* _GOAL OF THE EXERCISE_:
Output all entries verbatim. Skip pictures.
***** RECORDS FOR THE TASK *****
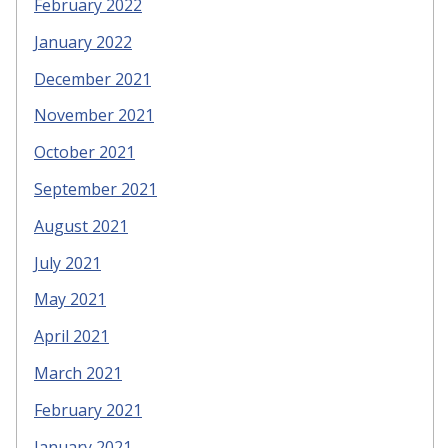
February 2022
January 2022
December 2021
November 2021
October 2021
September 2021
August 2021
July 2021
May 2021
April 2021
March 2021
February 2021
January 2021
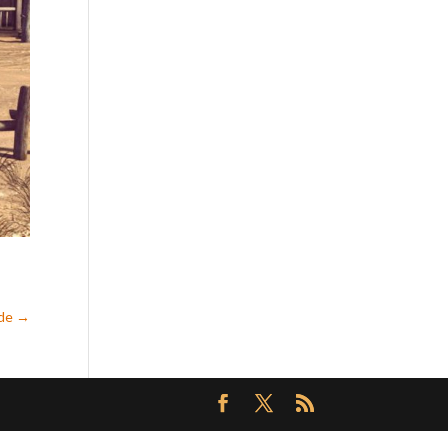
ede
→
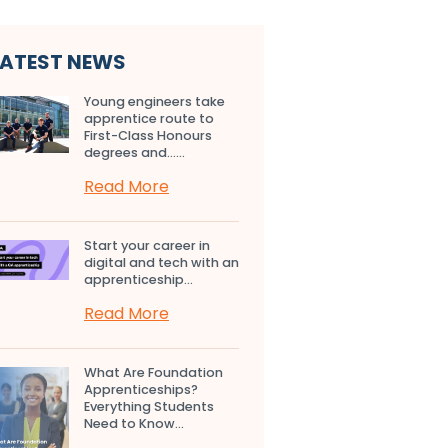
LATEST NEWS
Young engineers take
apprentice route to
First-Class Honours
degrees and…...
Read More
Start your career in
digital and tech with an
apprenticeship...
Read More
What Are Foundation
Apprenticeships?
Everything Students
Need to Know...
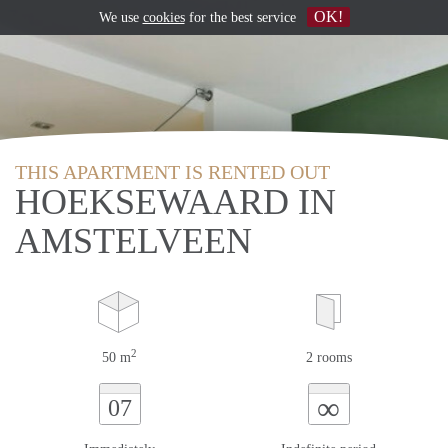
OK!
We use
cookies
for the best service
THIS APARTMENT IS RENTED OUT
HOEKSEWAARD IN
AMSTELVEEN
2
50 m
2 rooms
∞
07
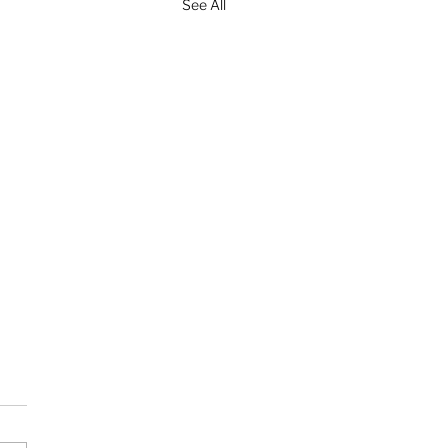
See All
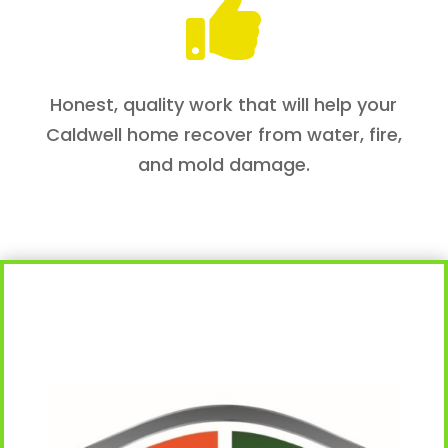

Honest, quality work that will help your
Caldwell home recover from water, fire,
and mold damage.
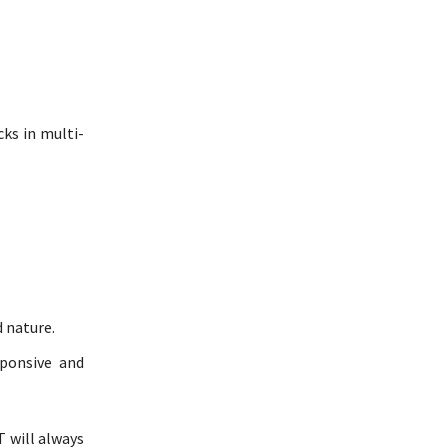
cks in multi-
 nature.
ponsive and
T will always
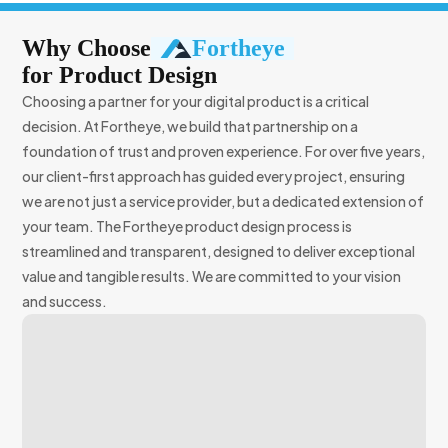
Why Choose
Fortheye
for
Product Design
Choosing a partner for your digital product is a critical
decision. At Fortheye, we build that partnership on a
foundation of trust and proven experience. For over five years,
our client-first approach has guided every project, ensuring
we are not just a service provider, but a dedicated extension of
your team. The Fortheye product design process is
streamlined and transparent, designed to deliver exceptional
value and tangible results. We are committed to your vision
and success.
*****
* _ANSWER SECTION_:
February 2022
January 2022
December 2021
November 2021
October 2021
September 2021
August 2021
July 2021
May 2021
April 2021
March 2021
February 2021
January 2021
ede
→
LATEST NEWS
Young engineers take
apprentice route to
First-Class Honours
degrees and…...
Read More
Start your career in
digital and tech with an
apprenticeship...
Read More
What Are Foundation
Apprenticeships?
Everything Students
Need to Know...
OK!
We use
cookies
for the best service
THIS APARTMENT IS RENTED OUT
HOEKSEWAARD IN
AMSTELVEEN
2
50 m
2 rooms
∞
07
See All

Honest, quality work that will help your
Caldwell home recover from water, fire,
and mold damage.
cks in multi-
 nature.
ponsive and
T will always
Why Choose
Fortheye
for
Product Design
Choosing a partner for your digital product is a critical
decision. At Fortheye, we build that partnership on a
foundation of trust and proven experience. For over five years,
our client-first approach has guided every project, ensuring
we are not just a service provider, but a dedicated extension of
your team. The Fortheye product design process is
streamlined and transparent, designed to deliver exceptional
value and tangible results. We are committed to your vision
and success.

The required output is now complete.